▶ **Assigned task 1**: According to the Erik Bradford article, why does Bradford say he favors a January start for the season? Explain in one to three sentences.
▶ **Assigned task 2**: Duplicate the passage of the Erik Bradford article starting with "Instead, the group" and going on through "just 54 games.".

[Excerpt provided — start]

Brampton Beast's Erik Bradford Looking To Keep Building After Career Year
Brampton Beast's Erik Bradford Looking To Keep Building After Career Year
Erik Bradford of the Brampton Beast is coming off a career year.
For many in the hockey world, news of the ECHL’s “split-season schedule” format came as a bit of a shock.
Not Erik Bradford, however.
The Brampton Beast centerman serves as the team’s player representative in dealing with the Professional Hockey Players Association (PHPA), and played a key part in the discussions and negotiations to make it a reality.
“We voted for the staggered start, and I just felt like it was probably the best way to maximize the amount of jobs and teams that we could keep in the league with this pandemic,” Bradford told FloHockey. “I’m biased towards it, because playing for a Canadian team, the borders aren’t open right now, so we wouldn’t have been able to start in December. Starting in January allows us a little bit more time to hopefully open things up, and we can get back to some normalcy and start playing some hockey.”
Whether that can become a reality remains to be seen, of course. Set to enter his sixth full professional season and fourth as a member of the Beast, the 26-year-old Ontario native knows that while the league’s recent joint announcement with the PHPA bought his team some time, he has no idea if it’ll actually be enough.
“Doubts do start to creep in, and you worry about that stuff, but at the end of the day, you have to just wait and have some faith that things will work for all of us,” he said.
Off the ice, Bradford’s status as the team’s player rep gave him a unique, inside perspective into some of the challenges that are being faced to get the puck back onto the ice.
“I was almost thrown into it, really,” he explained. “Our rep, Jordan Henry, retired this past summer, so we needed a guy. He reached out to me, and it was definitely overwhelming the first call that I was on, I didn’t realize how much work goes on behind the scenes for reps and the work that the PHPA does for us players. It’s a lot more complicated of a process than I would have thought that goes into it — so much planning and so much work. The (split-season) announcement is a step in the right direction and is progress, but there’s still a lot of work to be done to get back to playing fully.”
Whenever that does happen, the All-Star forward is excited to get a chance to build off of the momentum he has from an excellent 2019-20 season, one in which he potted a career-high 18 goals despite the year being suddenly stopped short and had helped lead Brampton to a likely playoff berth.
Not bad for a guy who missed half of the prior season due to reconstructive ACL surgery.
“The way it all ended was really frustrating, especially for personally having missed the playoffs the year before with the knee surgery,” Bradford said. “I was really looking forward to getting back to the playoffs, and I felt like I could have made a difference the year before. It was tough, and I’m sure it was tough on every team, but we were really starting to trend in the right direction and play the right way as a team. Those are the teams that usually have a chance to win, those teams that get hot down the stretch heading into the playoffs – you see it in the NHL, you see it in any league – so I think it was frustration in that respect, that we were really catching on before things got shut down.”
Instead, the group will simply have to repeat the process, but that now includes a completely healthy Bradford, who says he wasn’t surprised by the way he was able to bounce back last year for a campaign that ended with an impressive 18-33—53 stat line in just 54 games.
“I worked really hard, but it was really tough on me mentally,” he said. “I broke my femur in the OHL, and that was tough too, but this was definitely the toughest thing I’ve had to deal with in my pro career. I was playing really well the year before, and was hoping to get a call-up to the next level. That injury set me back completely. This past year, it was all about getting my body right and trying to get back and play. I wasn’t surprised (by a strong year), I believe in myself and my abilities. The biggest thing was to just relax and realize the situation I was in. My role sort of changed from the previous year, and it was more being a good teammate, being a leader and realizing that I wanted to be the best player in that new reality that I could be.”

[Excerpt provided — finish]
[Supplied entries — start]

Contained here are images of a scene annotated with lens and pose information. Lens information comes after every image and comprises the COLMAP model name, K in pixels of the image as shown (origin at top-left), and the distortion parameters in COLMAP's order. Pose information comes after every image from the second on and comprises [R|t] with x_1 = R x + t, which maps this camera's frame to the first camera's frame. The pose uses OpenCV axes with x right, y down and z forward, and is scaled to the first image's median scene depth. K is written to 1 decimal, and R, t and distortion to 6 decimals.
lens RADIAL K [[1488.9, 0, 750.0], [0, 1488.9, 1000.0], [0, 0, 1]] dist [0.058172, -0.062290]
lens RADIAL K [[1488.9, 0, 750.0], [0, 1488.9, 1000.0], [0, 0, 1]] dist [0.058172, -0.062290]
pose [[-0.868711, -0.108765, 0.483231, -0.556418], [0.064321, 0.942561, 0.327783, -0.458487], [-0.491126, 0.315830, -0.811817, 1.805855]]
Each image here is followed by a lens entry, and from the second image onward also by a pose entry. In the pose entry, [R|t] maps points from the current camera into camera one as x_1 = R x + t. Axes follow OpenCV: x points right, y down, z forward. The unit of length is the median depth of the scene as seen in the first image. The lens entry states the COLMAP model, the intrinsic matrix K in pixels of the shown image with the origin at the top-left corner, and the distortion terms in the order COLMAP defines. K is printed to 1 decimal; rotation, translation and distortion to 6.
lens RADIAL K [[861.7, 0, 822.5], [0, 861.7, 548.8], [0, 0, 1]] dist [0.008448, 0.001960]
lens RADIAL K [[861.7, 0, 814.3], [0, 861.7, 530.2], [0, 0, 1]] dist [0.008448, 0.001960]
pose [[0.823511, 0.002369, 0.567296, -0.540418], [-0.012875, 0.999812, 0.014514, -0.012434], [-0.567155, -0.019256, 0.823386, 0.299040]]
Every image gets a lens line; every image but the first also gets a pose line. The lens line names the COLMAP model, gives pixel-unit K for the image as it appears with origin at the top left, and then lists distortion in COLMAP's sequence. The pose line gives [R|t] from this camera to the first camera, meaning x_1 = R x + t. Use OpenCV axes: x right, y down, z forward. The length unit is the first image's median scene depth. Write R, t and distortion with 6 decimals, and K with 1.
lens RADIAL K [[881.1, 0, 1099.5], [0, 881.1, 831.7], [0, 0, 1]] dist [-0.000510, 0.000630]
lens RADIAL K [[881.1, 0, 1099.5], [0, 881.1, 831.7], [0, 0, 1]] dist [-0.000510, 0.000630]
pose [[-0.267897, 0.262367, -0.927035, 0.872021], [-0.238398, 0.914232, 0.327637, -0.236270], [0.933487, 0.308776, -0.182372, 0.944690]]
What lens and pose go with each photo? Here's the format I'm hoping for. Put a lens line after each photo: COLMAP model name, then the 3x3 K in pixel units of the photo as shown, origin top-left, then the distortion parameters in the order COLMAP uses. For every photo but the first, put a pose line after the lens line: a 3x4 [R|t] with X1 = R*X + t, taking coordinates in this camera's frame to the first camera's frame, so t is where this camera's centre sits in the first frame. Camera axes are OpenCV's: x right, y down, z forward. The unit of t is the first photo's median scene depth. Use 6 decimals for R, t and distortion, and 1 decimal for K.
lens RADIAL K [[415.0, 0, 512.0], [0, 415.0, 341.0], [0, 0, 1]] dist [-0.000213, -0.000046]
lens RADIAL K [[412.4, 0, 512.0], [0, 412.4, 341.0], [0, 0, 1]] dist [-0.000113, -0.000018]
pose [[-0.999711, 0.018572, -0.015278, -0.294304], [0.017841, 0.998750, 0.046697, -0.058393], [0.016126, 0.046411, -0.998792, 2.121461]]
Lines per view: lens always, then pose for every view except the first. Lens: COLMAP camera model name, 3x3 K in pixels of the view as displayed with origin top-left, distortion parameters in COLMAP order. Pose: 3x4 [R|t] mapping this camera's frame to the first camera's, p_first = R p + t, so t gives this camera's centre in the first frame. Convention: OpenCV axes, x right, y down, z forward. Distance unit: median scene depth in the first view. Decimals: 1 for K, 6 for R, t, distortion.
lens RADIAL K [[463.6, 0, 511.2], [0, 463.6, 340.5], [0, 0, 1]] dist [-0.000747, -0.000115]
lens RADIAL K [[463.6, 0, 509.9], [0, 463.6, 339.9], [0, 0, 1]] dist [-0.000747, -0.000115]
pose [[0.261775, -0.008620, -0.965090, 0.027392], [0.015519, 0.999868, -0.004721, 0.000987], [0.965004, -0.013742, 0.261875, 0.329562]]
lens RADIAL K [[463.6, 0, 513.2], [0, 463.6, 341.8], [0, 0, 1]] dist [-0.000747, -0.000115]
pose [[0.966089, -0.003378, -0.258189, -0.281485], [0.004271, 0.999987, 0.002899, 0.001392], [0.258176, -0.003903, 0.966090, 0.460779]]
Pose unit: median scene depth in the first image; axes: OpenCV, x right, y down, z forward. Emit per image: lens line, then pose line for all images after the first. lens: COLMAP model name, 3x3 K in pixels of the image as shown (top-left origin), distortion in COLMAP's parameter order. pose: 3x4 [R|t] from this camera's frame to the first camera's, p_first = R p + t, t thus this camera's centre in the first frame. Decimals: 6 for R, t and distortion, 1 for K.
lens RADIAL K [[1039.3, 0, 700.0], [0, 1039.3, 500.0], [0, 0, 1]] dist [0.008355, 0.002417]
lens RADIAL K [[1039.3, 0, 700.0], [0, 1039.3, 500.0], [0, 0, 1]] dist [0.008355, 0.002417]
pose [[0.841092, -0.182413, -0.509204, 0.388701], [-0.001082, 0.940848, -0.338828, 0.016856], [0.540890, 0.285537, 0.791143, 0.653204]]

[Supplied entries — finish]

▶ **Expected answer 1**: Bradford plays for a Canadian team, and the borders were not open, so the Beast could not have started in December. A January start gives more time for things to open up so the team can get back to some normalcy and start playing.

▶ **Expected answer 2**:
Instead, the group will simply have to repeat the process, but that now includes a completely healthy Bradford, who says he wasn’t surprised by the way he was able to bounce back last year for a campaign that ended with an impressive 18-33—53 stat line in just 54 games.